Où en est la Suisse avec la taxe au tonnage?

jeudi, 15.06.2017

Fiscalité. Le principe de la taxe au tonnage, encore en stand-by, semble faire l’unanimité chez les armateurs suisses. Restent à en adopter le principe et à en fixer les modalités.

Nicolette de Joncaire

Stéphane Graber. La législation relative à cette taxe applicable aux sociétés de shipping reste une priorité.

Soutenue par le Conseil fédéral, le Conseil National et le Conseil des Etats, à condition qu’elle soit détachée des autres éléments de la fiscalité des entreprises (RIE III et maintenant Projet fiscal 2017) la taxe au tonnage est à l’heure actuelle en stand-by. 

Très impliqué sur le dossier, Stéphane Graber, Secrétaire général de la Swiss Trading and Shipping Association (STSA), confirme que la législation relative à cette taxe applicable aux sociétés de shipping reste une priorité mais demeure distincte du Projet Fiscal 2017, comme elle l’avait été de la RIE III. 

Les modalités de la loi sont encore loin d’être définies. «Nous n’en sommes pas encore à un projet - et encore moins à des mesures d’application - mais seulement à une prise de position de principe» explique-t-il. Il ajoute que «quelle que soit la solution choisie, elle devra être parfaitement en ligne avec les pratiques acceptées par l’Union européenne».

Un modèle conservateur

Si le détail reste encore à définir, il ne semblerait pas qu’il soit question d’adopter une loi agressive (en étendant le périmètre pour l’appliquer aux banques par exemple comme c’est le cas à Malte) mais plutôt de s’aligner sur un modèle conservateur de type norvégien qui exige une véritable activité de transport maritime de la part des sociétés éligibles. Par ailleurs, le régime resterait optionnel c’est-à-dire que les armateurs auraient la possibilité d’adhérer à la taxe sur le tonnage ou de conserver l’imposition sur le bénéfice au régime général. 

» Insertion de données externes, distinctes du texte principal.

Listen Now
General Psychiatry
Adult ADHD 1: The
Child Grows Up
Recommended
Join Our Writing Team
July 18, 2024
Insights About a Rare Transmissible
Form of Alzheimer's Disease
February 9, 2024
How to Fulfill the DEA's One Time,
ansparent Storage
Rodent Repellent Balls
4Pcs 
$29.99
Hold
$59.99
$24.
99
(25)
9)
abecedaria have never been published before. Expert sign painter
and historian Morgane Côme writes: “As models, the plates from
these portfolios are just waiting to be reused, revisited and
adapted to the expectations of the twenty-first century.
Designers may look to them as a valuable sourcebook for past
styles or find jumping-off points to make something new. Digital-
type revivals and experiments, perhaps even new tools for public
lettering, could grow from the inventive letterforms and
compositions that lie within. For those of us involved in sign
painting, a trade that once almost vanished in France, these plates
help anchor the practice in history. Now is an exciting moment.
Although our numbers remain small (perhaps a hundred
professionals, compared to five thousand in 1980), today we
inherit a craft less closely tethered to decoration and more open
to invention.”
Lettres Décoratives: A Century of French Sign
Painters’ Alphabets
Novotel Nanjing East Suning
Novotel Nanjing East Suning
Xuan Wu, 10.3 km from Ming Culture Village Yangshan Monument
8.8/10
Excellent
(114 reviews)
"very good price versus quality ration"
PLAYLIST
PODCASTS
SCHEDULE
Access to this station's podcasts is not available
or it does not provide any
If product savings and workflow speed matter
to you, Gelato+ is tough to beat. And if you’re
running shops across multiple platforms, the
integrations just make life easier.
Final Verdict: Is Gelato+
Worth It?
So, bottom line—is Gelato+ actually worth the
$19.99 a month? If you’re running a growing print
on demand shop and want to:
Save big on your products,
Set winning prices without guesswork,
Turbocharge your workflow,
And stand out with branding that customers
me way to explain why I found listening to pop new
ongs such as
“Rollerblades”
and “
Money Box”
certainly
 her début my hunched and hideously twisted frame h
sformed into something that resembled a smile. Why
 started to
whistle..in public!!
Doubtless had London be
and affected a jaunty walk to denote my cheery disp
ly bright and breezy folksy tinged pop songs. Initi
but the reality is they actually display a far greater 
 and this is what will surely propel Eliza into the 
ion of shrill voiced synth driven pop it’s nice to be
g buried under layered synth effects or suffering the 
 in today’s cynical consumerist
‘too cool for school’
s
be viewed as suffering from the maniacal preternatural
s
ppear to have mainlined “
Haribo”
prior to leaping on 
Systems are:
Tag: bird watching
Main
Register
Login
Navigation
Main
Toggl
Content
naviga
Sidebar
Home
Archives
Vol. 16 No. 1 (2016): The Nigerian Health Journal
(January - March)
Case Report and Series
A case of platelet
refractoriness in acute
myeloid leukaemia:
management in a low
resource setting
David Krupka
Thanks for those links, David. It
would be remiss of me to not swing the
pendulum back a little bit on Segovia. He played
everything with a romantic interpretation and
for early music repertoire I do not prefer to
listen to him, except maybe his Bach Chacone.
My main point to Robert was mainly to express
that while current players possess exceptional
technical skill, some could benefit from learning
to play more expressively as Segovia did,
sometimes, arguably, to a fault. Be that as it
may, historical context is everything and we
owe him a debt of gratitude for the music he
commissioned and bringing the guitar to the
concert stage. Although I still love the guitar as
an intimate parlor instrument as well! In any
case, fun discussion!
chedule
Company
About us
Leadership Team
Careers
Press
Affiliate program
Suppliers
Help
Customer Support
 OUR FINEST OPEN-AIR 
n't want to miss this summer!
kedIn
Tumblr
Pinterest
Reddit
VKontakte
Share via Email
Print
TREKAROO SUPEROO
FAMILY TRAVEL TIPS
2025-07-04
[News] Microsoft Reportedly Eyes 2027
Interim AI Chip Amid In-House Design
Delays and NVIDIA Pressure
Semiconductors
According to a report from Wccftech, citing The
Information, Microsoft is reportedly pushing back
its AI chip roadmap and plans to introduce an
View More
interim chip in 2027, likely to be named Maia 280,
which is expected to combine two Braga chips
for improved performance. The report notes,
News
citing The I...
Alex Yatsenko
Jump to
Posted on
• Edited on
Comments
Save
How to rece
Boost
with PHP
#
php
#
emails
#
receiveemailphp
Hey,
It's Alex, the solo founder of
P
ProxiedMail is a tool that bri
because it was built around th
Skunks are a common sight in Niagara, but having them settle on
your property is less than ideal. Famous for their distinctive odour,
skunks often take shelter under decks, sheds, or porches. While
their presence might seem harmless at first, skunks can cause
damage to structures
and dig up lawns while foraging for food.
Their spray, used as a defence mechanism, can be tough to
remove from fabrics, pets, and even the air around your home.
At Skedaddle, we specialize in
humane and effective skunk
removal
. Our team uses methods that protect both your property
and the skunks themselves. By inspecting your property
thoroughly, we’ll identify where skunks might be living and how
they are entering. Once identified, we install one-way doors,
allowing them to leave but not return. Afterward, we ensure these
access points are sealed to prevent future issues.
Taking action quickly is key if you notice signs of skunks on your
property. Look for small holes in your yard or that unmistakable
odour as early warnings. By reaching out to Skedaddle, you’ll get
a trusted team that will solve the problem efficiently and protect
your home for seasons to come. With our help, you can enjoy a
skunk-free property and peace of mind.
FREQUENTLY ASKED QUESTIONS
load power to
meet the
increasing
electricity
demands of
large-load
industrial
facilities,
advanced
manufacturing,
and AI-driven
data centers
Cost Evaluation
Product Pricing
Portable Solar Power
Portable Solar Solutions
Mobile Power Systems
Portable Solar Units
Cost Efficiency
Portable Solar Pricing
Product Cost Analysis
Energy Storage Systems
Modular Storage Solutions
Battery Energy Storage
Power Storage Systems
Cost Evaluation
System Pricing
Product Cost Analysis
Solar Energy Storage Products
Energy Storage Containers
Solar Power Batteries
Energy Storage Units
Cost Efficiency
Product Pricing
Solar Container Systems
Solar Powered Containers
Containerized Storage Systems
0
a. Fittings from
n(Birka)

Du côté des membres de la STSA, si les sociétés de négoce paraissent pour l’instant peu intéressées par le sujet, les armateurs se sont résolument positionnés de manière unanime en faveur de la taxe au tonnage. La STSA a également consulté toutes les sociétés de shipping extérieures à sa propre base qui se montrent, elles-aussi, favorables à la possibilité d’adopter ce mode d’imposition.

Ce que disent les armateurs

«Cette taxe est la principale de notre industrie. L’introduire en Suisse nous alignerait sur la concurrence avec les autres pays et nous permettrait de poursuivre nos activités depuis la Suisse dans de bonnes conditions» déclarait déjà Daniel Wolf, CEO d’ABC Maritime à Nyon récemment. 

«Les armateurs voient d’un œil positif l’instauration d’une taxe au tonnage en Suisse, qui demeurerait un régime optionnel pour les acteurs désireux de passer à ce mode d’imposition. Ce type de taxation permettrait de poser le cadre juridique national au même niveau que celui des autres pays européens qui bénéficient déjà de cette forme d’imposition. Ceci apportera plus de dynamisme dans ce secteur, et sera sans doute créateur de nouveaux emplois en Suisse.», explique Yves Leyss de Massoel Shipping. 

Eric André, CEO de Suisse-Atlantique, est lui aussi parfaitement aligné sur la position de la STSA. Il émet cependant la réserve suivante: «Tant que nous ne connaissons pas les conditions de la situation fiscale PF17 et les détails de la taxe au tonnage, nous ne pouvons nous prononcer».

Marc Poyet, CFO de Riverlake à Genève, abonde dans le même sens: «La taxe au tonnage serait préférable au système actuellement en vigueur. Elle serait beaucoup plus attirante pour les armateurs étrangers».